4 nutritionist-recommended low-protein foods

4 nutritionist-recommended low-protein foods

According to a nutritionist, not everything you may believe to be a rich source of the macronutrient contains a significant amount of protein.

Along with carbohydrates and fats, protein is one of the three macronutrients that make up all of our diets.

It is crucial for overall health, but especially important for active persons and those who wish to lose fat or build muscle. It aids in muscle repair and growth, and its satiety keeps you full. In the United States, adults are advised to consume 0.8 grams of protein per kilogram of bodyweight every day.

A food historian stated in The Conversation that the prevalence of high-protein diets has increased since the early 2000s, when research revealed that protein could aid in weight loss. According to a survey by market research firm Statista, the global market for protein-containing food items is anticipated to surpass $70 billion by 2025, up from $52 billion in 2020.

Some food firms have added “high-protein” labels to their products due to the growing need for protein. Graeme Tomlinson, a qualified nutritionist, told Insider that such meals are not always as abundant in protein as they claim to be, and the label typically comes at a premium price.

Similarly, he stated that many whole foods that people believe to be good sources of protein are often not as rich in the macronutrient as they would want.

However, there is nothing wrong with these foods. “There are no ‘bad’ foods, but these are low in protein in relation to their caloric content,” Tomlinson explained. “It matters that they are rich in energy and low in protein because, which is the purpose, they are no longer protein-dense.”

A share from Graeme Tomlinson (@thefitnesschef_) on Twitter.

Focus on protein-rich foods such as Greek yogurt, lean meat, and eggs.

Tomlinson listed four foods that contain less protein than you might expect.

1. Nuts

According to Gabby Landsverk of Insider, nuts are a nutritious snack that include fiber, which promotes a healthy gut microbiota, as well as good fats.

Tomlinson states that they are also a source of protein, but you would have to consume quite a lot of them to have a sufficient amount of the macronutrient.

While nuts include a substantial amount of protein, they are also high in calories, according to Tomlinson. 100 grams of peanuts, for instance, have 30 grams of protein and 620 calories.

The USDA defines a serving of nuts as one ounce or 28 grams, or around a handful.

This may not be an issue for everyone, but if you’re trying to lose weight by adhering to a calorie deficit, keeping an eye on your portion sizes may be beneficial.

As reported by Insider’s Hilary Brueck, research indicates that human bodies do not absorb all of the calories in nuts, and they may be 15-25% lower in calories than previously believed.

2. Protein snacks

According to Tomlinson, there are numerous so-called protein snacks available in grocery shops today, but their marketing might be deceptive.

He cites a popular brand of protein bites in the United Kingdom, where he resides.

“Despite being promoted as a protein snack, these contain a pitiful four grams of protein for 132 calories,” he explained. For the same number of calories, two low-fat cheeses would provide you with four times as much protein.

A share from Graeme Tomlinson (@thefitnesschef_) on Twitter.

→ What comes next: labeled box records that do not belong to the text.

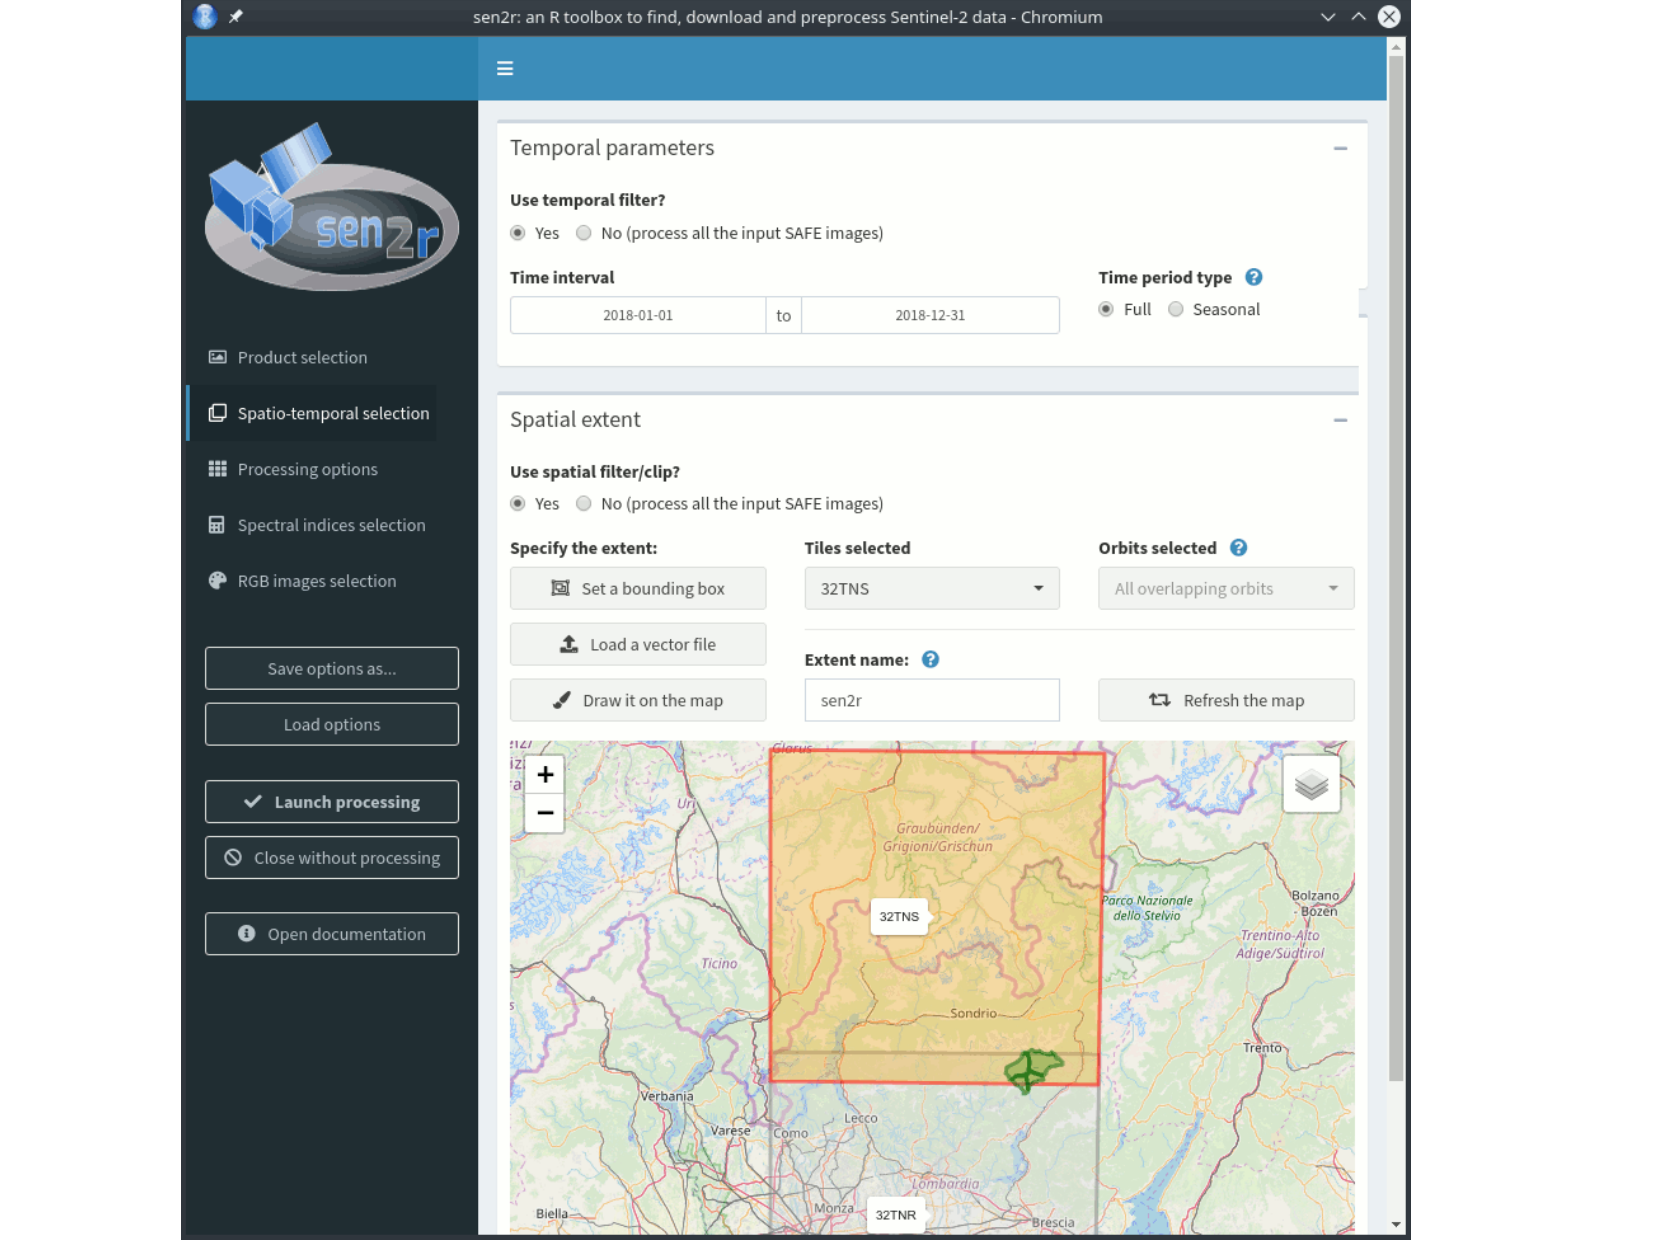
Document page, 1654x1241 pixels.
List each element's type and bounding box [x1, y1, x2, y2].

picture [181, 0, 1411, 1240]
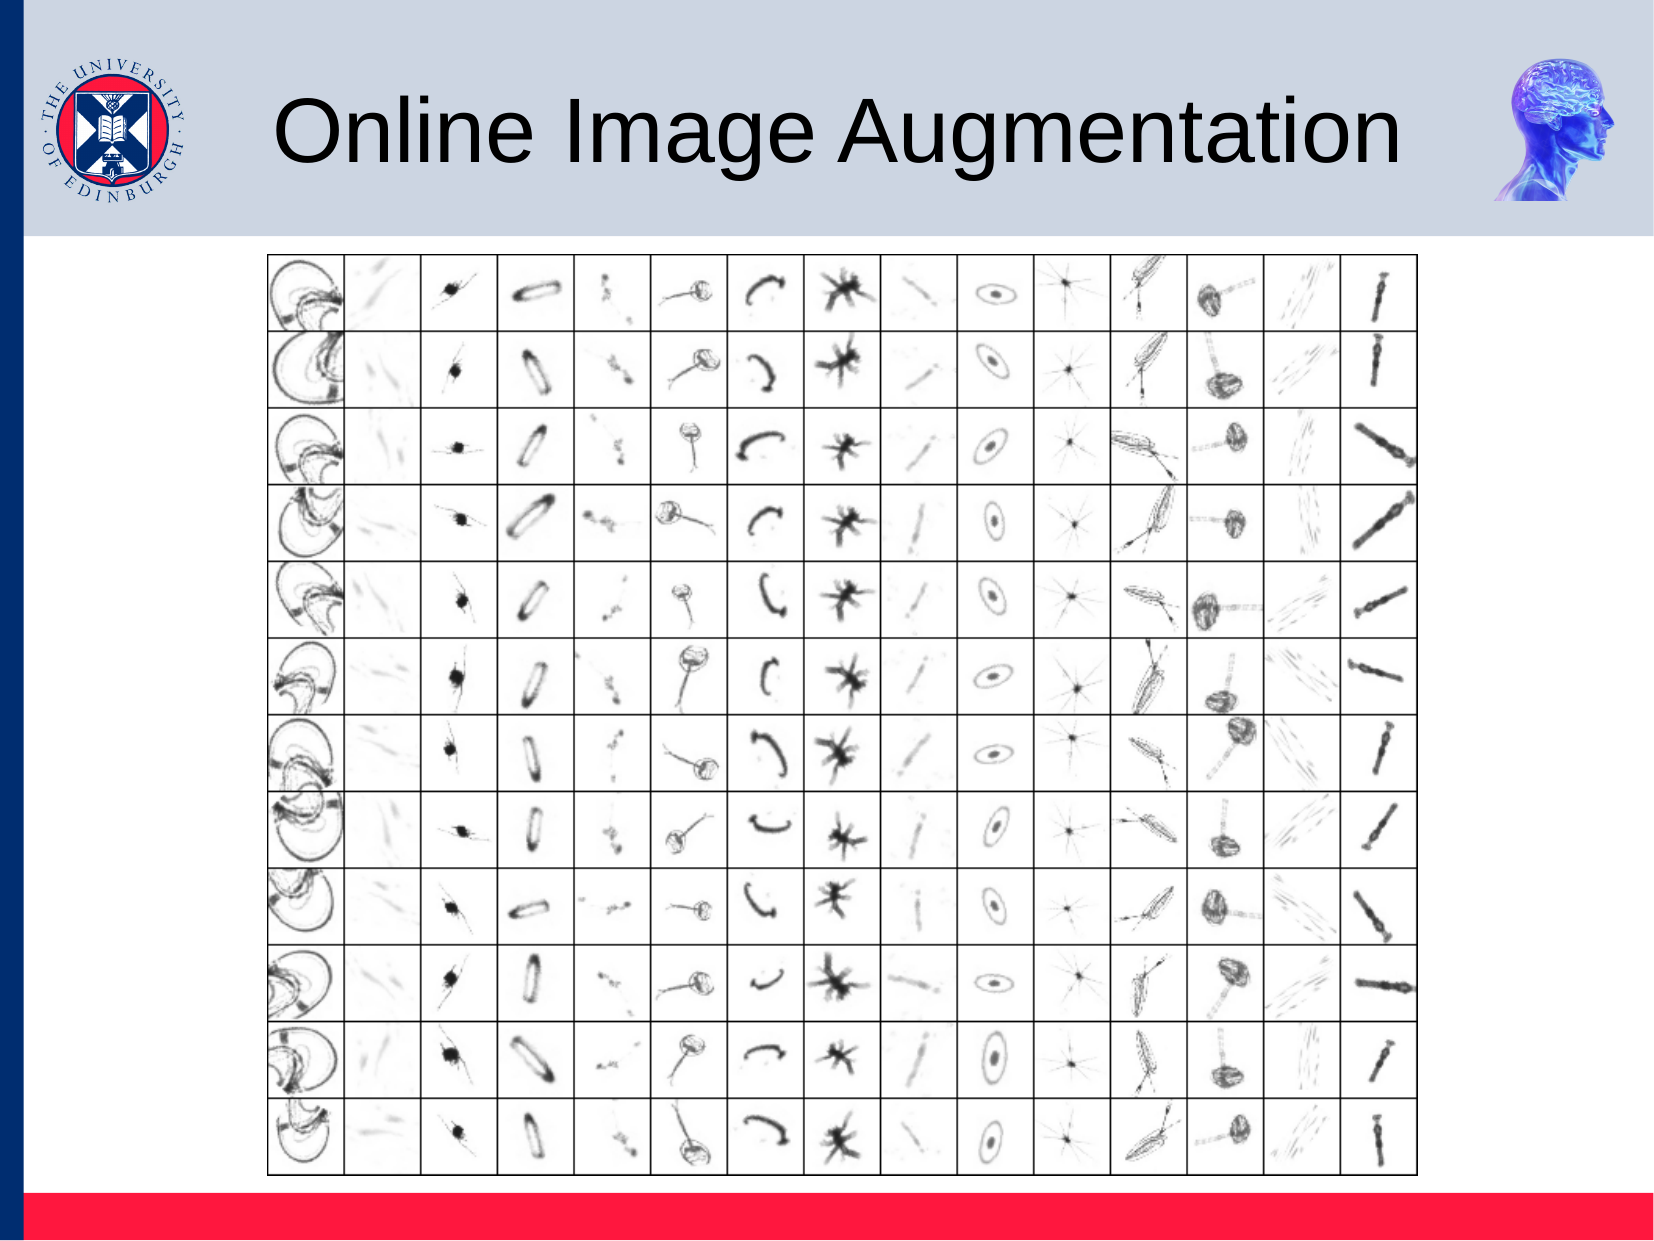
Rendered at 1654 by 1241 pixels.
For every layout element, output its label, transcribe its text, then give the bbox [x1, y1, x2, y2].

title Online Image Augmentation [183, 49, 1494, 213]
picture [1494, 58, 1615, 201]
picture [267, 254, 1418, 1176]
picture [38, 56, 183, 205]
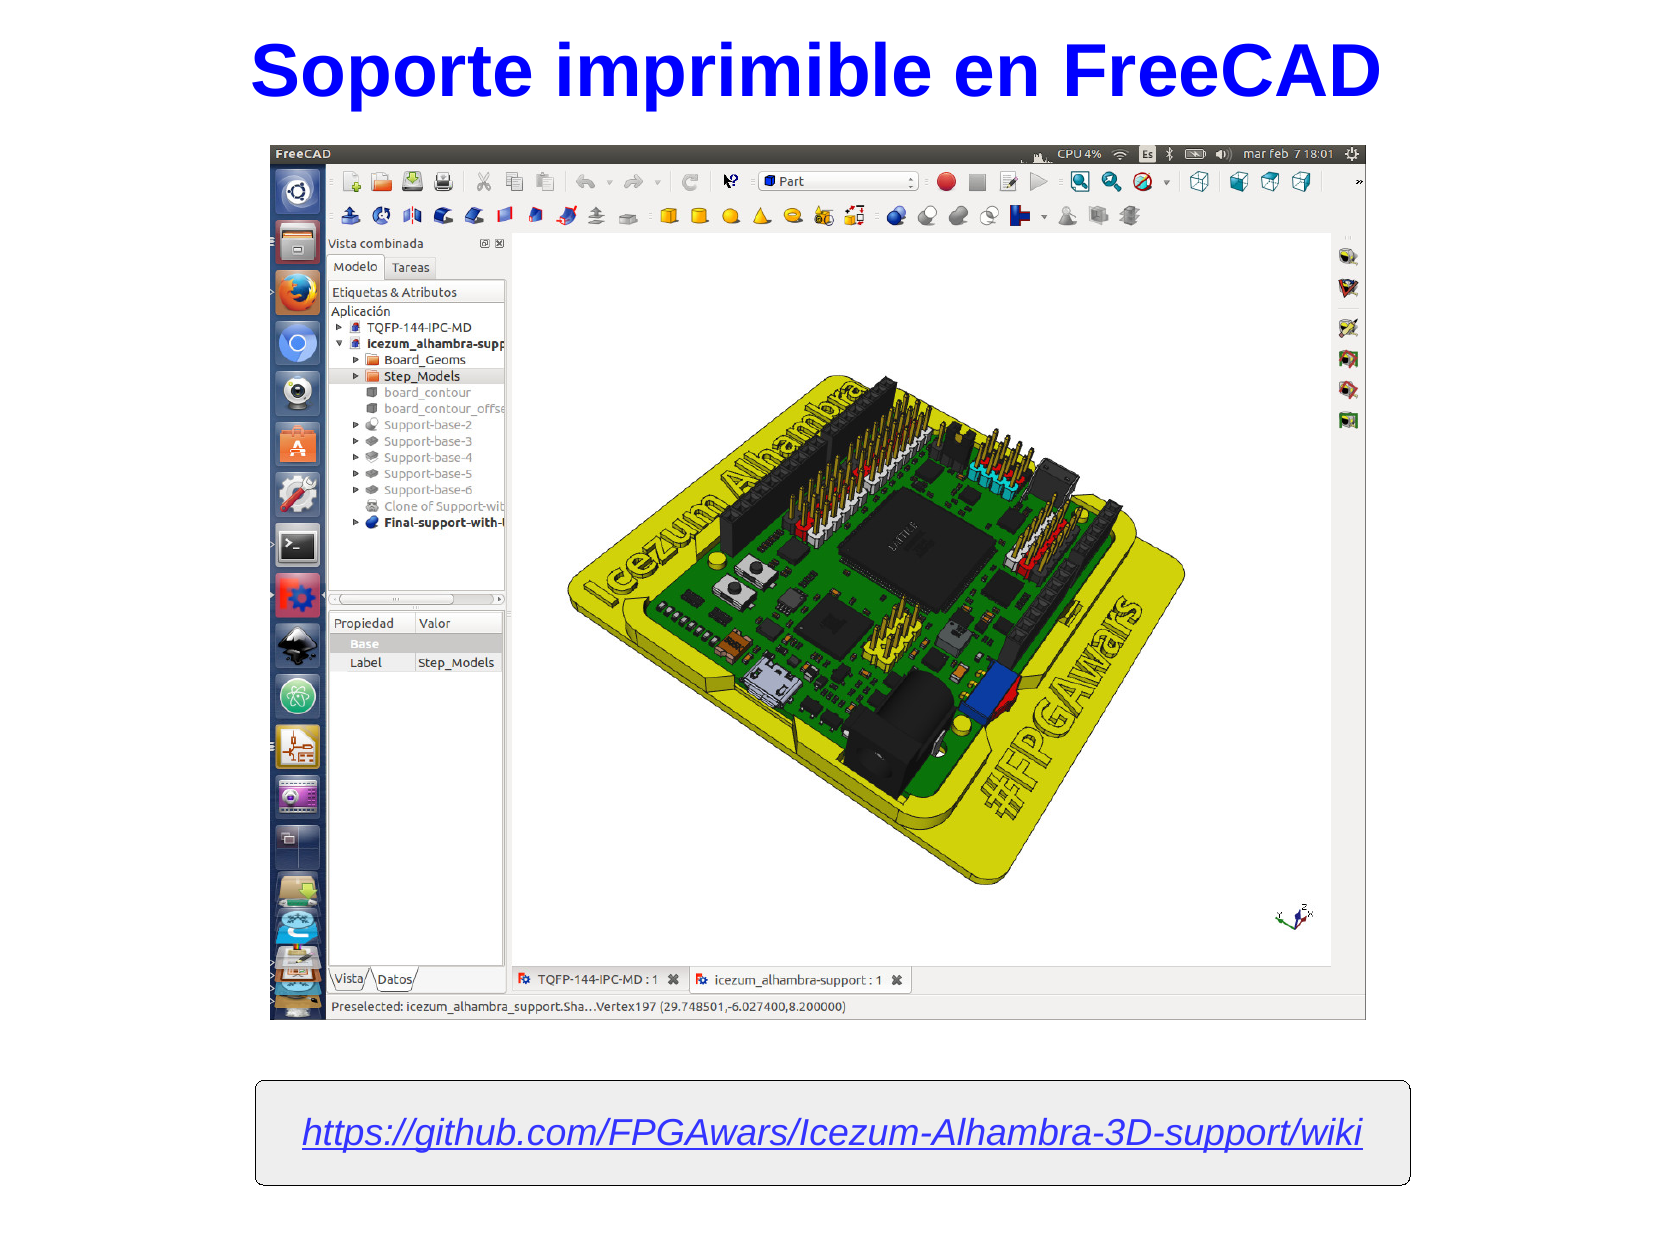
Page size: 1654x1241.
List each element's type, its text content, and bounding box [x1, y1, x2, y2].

picture [270, 145, 1366, 1021]
text_box https://github.com/FPGAwars/Icezum-Alhambra-3D-support/wiki [255, 1080, 1411, 1186]
text_box Soporte imprimible en FreeCAD [90, 21, 1546, 121]
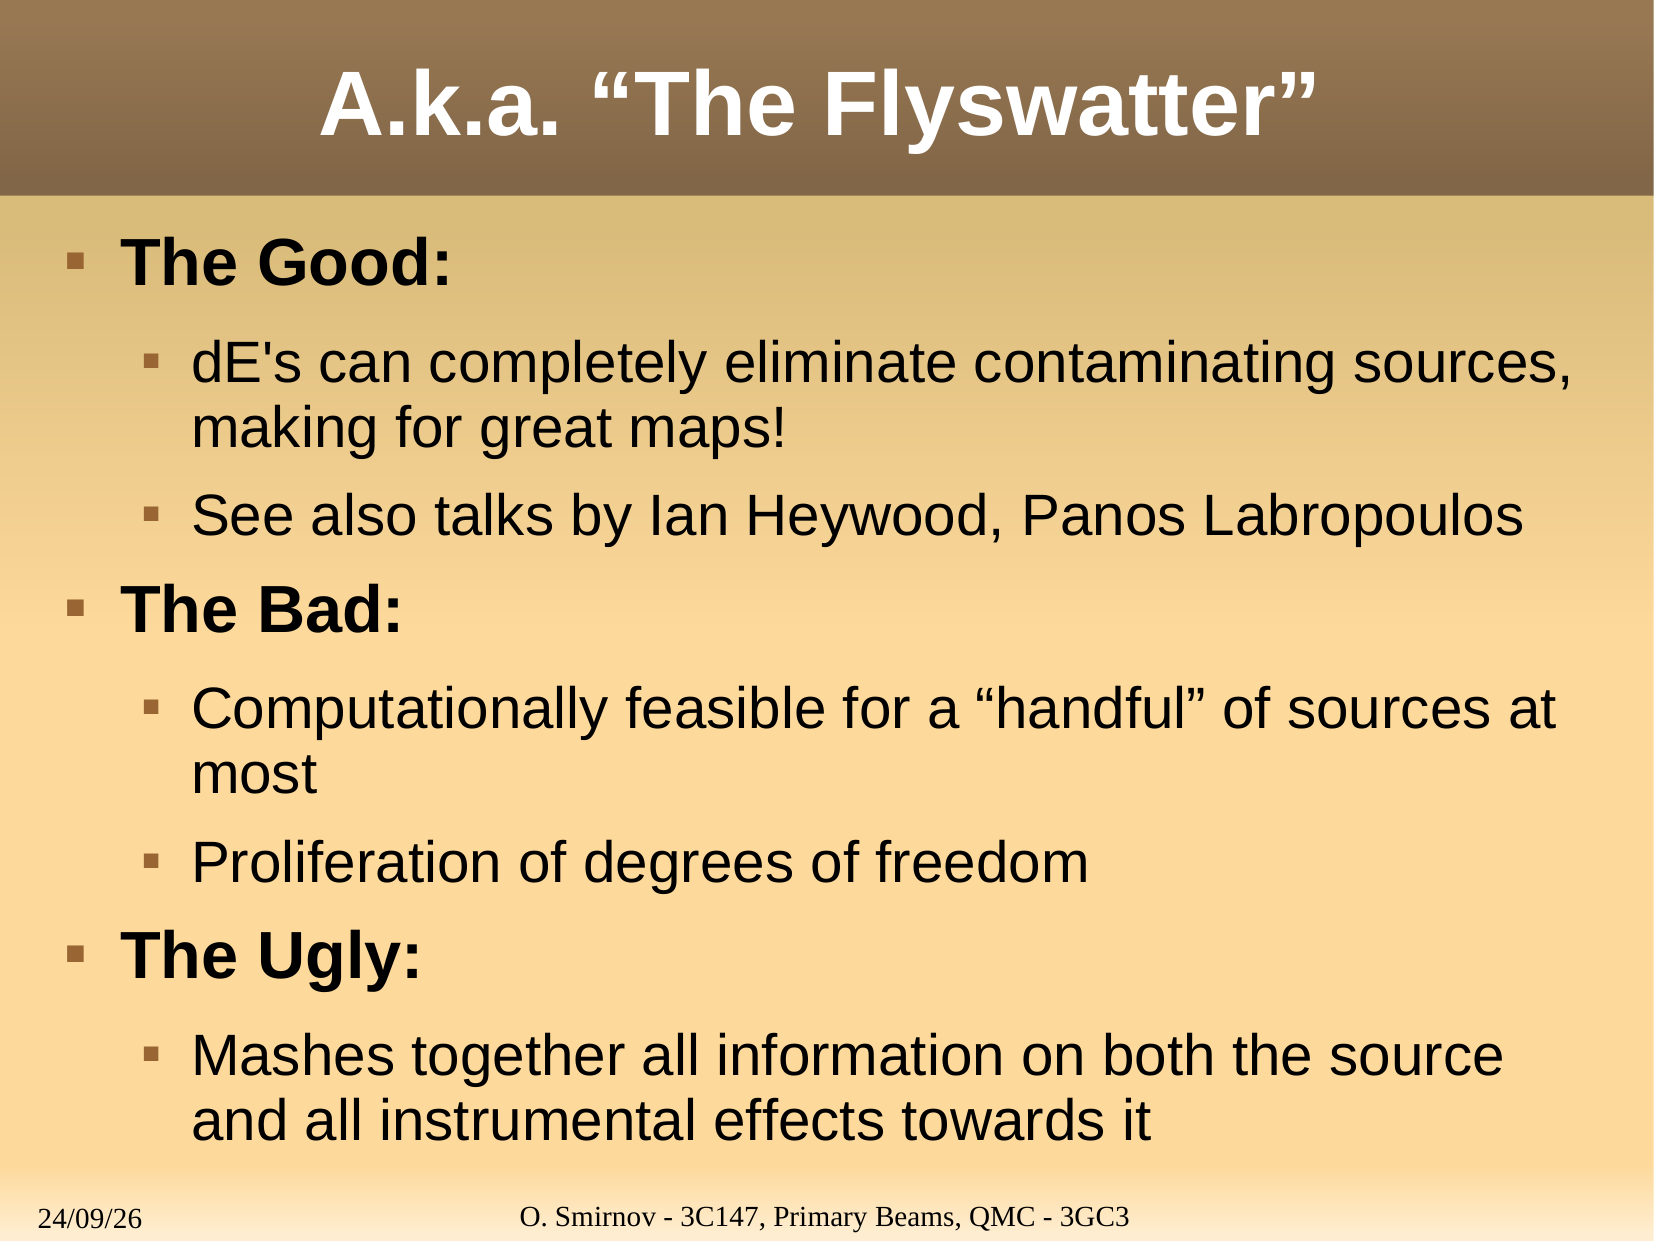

Tomlinson noted that some “protein” nut bars contain approximately 250 calories and only 10 grams of protein. Comparatively, 100 grams of chicken breast offers approximately 110 calories and 25 grams of protein.

Before purchasing, remember to read the nutritional information, he warned.

3. Protein bagels and breads

Tomlinson stated that “high protein” bread products, such as loaves and bagels, typically contain little more protein than “normal” varieties.

Tomlinson makes reference to a protein bagel thin as an illustration.

“Eight grams of protein per 160 calories seems to be a reasonable ratio,” he said. “However, traditional bagels contain approximately 230 calories and nine grams of protein. Is it worth substituting your favorite ordinary bagel for a high-protein bagel? Not at all”

4. Peanut butter

As with whole nuts, peanut butter contains healthful fats, energy, and a small amount of protein, but it is nowhere near as protein-rich as people anticipate.

Many have praised it as a high-protein snack as well as the healthiest food of the 2010s, according to Tomlinson. “However, although being rich in nutrients, its protein profile is identical to that of peanuts; it is calorie-dense but not at all protein-dense.”

A 15 gram portion of peanut butter (about one teaspoon) includes around four grams of protein and 95 calories.